The best of the rest: UNC's Roy Williams could meet Williams’ former club Kansas in the Final Four ... Former Duke assistant Mike Brey (1987-95) could lead Notre Dame up against the Blue Devils in the championship game ... Virginia coach Tony Bennett could meet Wisconsin in the finals. Bennett started his coaching career as an assistant at Wisconsin from 1999-2003 ... Oklahoma, seeded third, and Michigan State, seeded seventh, are both in the East Region. If the two met in the Sweet 16 in Syracuse, it would reprise an old Big Ten coaching matchup. Lon Kruger, now the Sooner’s head coach, led the Illini from 1996-2000, and used to frequently lock horns with the Spartan’s Tom Izzo.


Coaches aren’t the only ones who play musical chairs in college basketball. Player transfer numbers have hit record levels each successive offseason, and invariably old teammates become foes in the tourney.

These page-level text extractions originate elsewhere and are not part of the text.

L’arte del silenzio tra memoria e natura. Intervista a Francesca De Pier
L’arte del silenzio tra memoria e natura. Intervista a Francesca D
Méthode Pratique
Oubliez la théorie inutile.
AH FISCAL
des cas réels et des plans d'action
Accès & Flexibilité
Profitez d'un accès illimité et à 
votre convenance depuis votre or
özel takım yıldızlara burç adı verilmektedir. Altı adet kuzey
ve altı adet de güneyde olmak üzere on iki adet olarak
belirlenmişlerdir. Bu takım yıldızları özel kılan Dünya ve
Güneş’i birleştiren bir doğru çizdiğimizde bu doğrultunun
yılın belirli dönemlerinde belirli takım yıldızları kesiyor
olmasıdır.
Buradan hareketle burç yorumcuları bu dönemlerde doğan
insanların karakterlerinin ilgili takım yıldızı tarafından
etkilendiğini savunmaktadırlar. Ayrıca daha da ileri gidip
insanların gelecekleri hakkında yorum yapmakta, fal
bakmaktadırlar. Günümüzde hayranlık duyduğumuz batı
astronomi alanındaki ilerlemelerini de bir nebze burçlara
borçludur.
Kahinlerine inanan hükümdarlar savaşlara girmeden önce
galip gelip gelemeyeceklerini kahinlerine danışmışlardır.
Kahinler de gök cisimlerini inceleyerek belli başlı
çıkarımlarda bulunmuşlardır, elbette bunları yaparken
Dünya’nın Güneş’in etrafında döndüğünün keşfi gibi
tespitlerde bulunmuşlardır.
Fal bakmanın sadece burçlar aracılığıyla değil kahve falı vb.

Turner’s found his stride with the Wolfpack
That will certainly be the case on opening night of the Round of 64 when N.C. State and LSU contest an 8/9 game in Pittsburgh. Former Tiger Ralston Turner, who transferred to the Wolfpack to play for Mark Gottfried, was in Baton Rouge for two seasons. He’s now NC State’s second leading scorer and will have to go through the Bayou Bengals to get to the East Region’s top seed, Villanova, on Saturday.

Another LSU transfer is also dancing this March in Oklahoma State point guard Anthony Hickey. The Pokes lead off with a game against Oregon and would have to advance all the way to the final game in order for Hickey to square off against the purple and gold.

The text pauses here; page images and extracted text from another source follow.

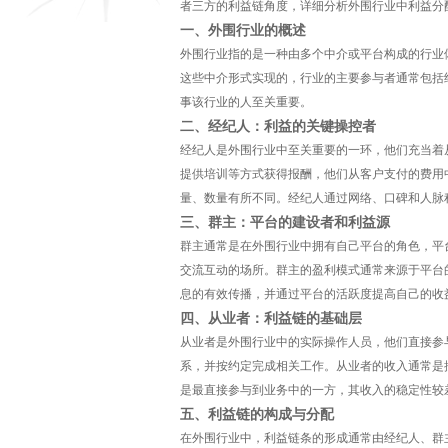
者三方的利益链角度，详细分析外围行业中利益分
一、外围行业的概述
外围行业指的是一种由多个中介或平台构成的行业
这些中介形式实现的，行业的主要参与者通常包括
事该行业的人至关重要。
二、经纪人：利益的关键操控者
经纪人是外围行业中至关重要的一环，他们充当着
提供培训等方式获得报酬，他们从客户支付的费用
量、数量有所不同。经纪人通过网络、口碑和人脉
三、群主：平台的建设者和利益源
群主通常是在外围行业中拥有自己平台的角色，平
交流互动的场所。群主的盈利模式通常来源于平台
息的有效传播，并通过平台的活跃度提高自己的收
四、从业者：利益链的基础层
从业者是外围行业中的实际操作人员，他们直接参
系，并按约定完成相关工作。从业者的收入通常是
是最直接参与到业务中的一方，其收入的稳定性较
五、利益链的构成与分配
在外围行业中，利益链条的形成通常由经纪人、群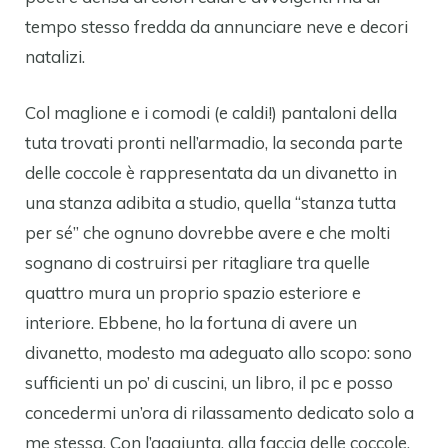
tempo stesso fredda da annunciare neve e decori
natalizi.
Col maglione e i comodi (e caldi!) pantaloni della
tuta trovati pronti nell’armadio, la seconda parte
delle coccole è rappresentata da un divanetto in
una stanza adibita a studio, quella “stanza tutta
per sé” che ognuno dovrebbe avere e che molti
sognano di costruirsi per ritagliare tra quelle
quattro mura un proprio spazio esteriore e
interiore. Ebbene, ho la fortuna di avere un
divanetto, modesto ma adeguato allo scopo: sono
sufficienti un po’ di cuscini, un libro, il pc e posso
concedermi un’ora di rilassamento dedicato solo a
me stessa. Con l’aggiunta, alla faccia delle coccole,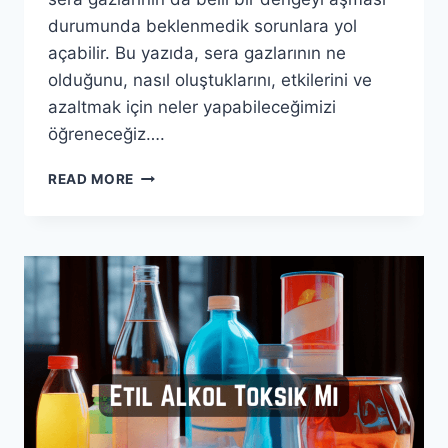
durumunda beklenmedik sorunlara yol
açabilir. Bu yazıda, sera gazlarının ne
olduğunu, nasıl oluştuklarını, etkilerini ve
azaltmak için neler yapabileceğimizi
öğreneceğiz….
SERA
READ MORE
GAZI
NEDIR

If Butler and Indiana both advance to the Sweet 16 in Cleveland, the game would pit the Bulldogs’ Austin Etherington against his former team. Etherington, whose father Brett played for Butler, spent three seasons with Indiana before moving to another in-state school.

Justin Martin jumped from Xavier to SMU this past offseason, and while both teams are in the NCAA Tournament, they’re on opposite sides of the bracket, meaning they couldn’t reunite unless both made the championship game. Also in that position, but sitting out this season: Eron Harris, who went from West Virginia to Michigan State; and Terry Henderson, who also bolted West Virginia, but for NC State.